# [YOUR GOAL]
Convert the records below into a JSON list of strings, one string per line, beginning with the line that contains "To the nearest" and ending with the line that contains "Rank the categories by value from highest", both included. Omit blank lines and the picture lines.

# [DATA]
○ ○ ○ ○ ○

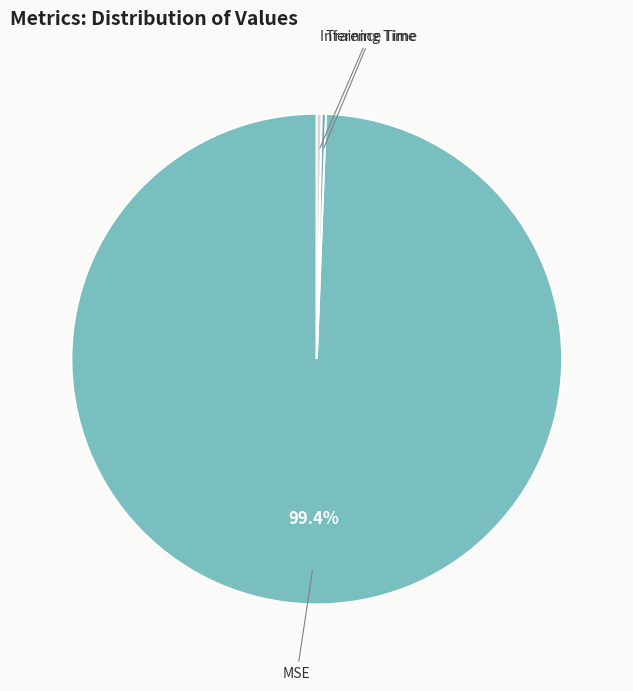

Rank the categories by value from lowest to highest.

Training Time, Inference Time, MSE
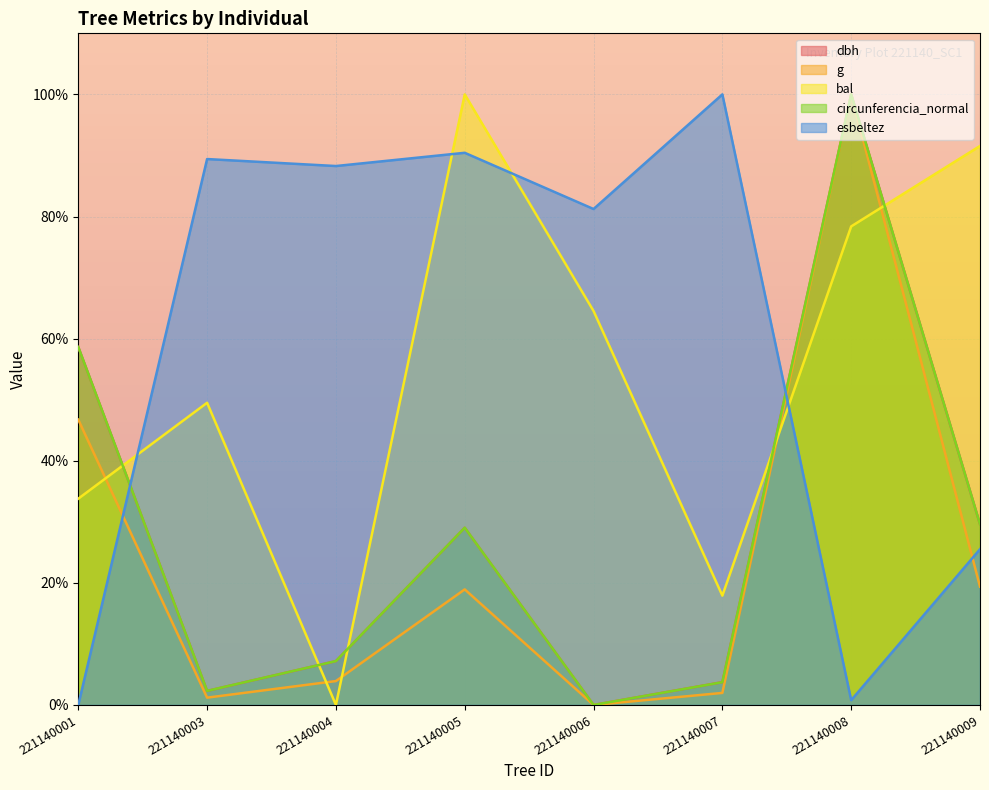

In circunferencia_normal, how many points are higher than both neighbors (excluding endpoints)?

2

○ ○ ○ ○ ○

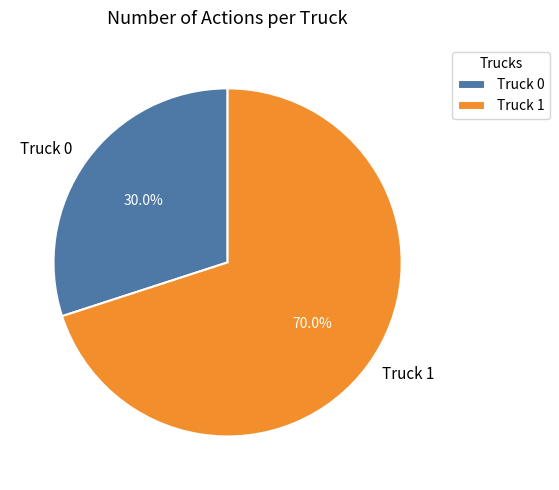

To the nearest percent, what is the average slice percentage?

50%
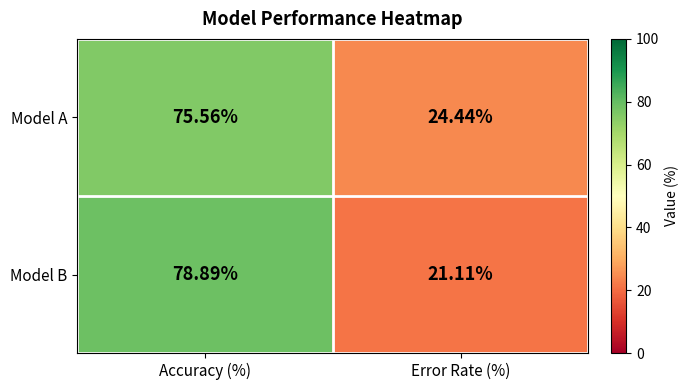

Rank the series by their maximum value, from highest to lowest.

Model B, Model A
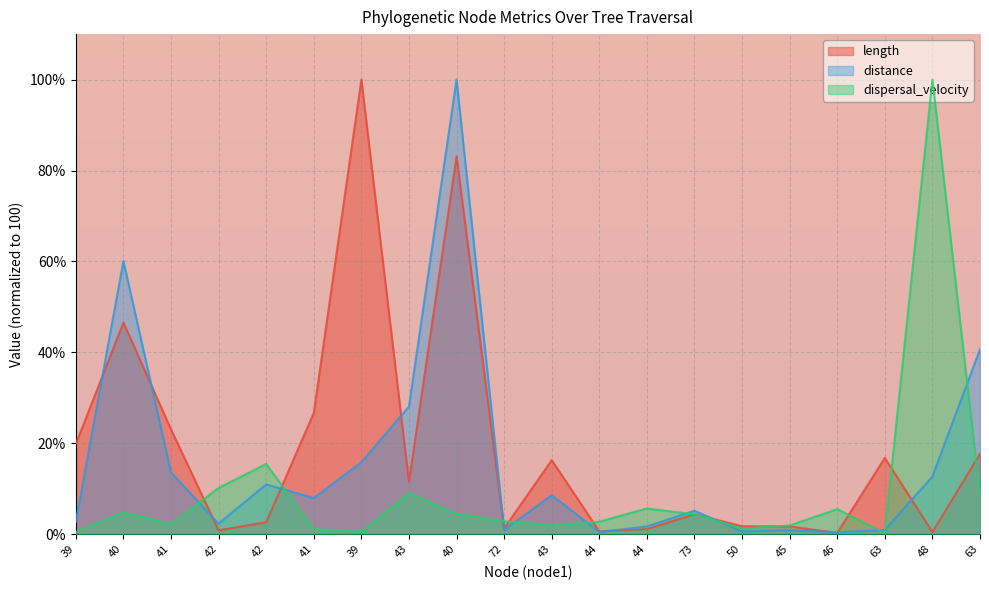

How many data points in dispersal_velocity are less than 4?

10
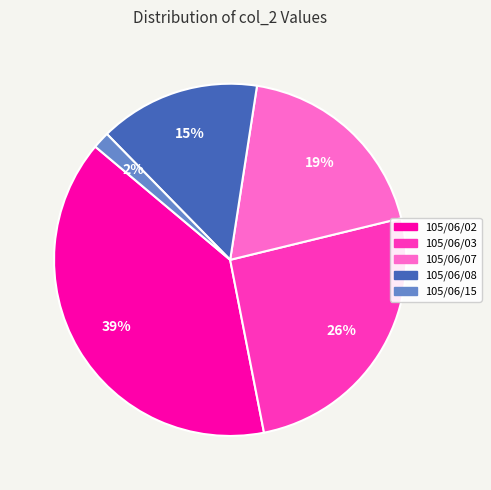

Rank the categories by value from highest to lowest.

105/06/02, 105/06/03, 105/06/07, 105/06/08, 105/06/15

○ ○ ○ ○ ○

# [REPLY]
[
  "To the nearest percent, what is the average slice percentage?",
  "50%",
  "Rank the series by their maximum value, from highest to lowest.",
  "Model B, Model A",
  "How many data points in dispersal_velocity are less than 4?",
  "10",
  "Rank the categories by value from highest to lowest."
]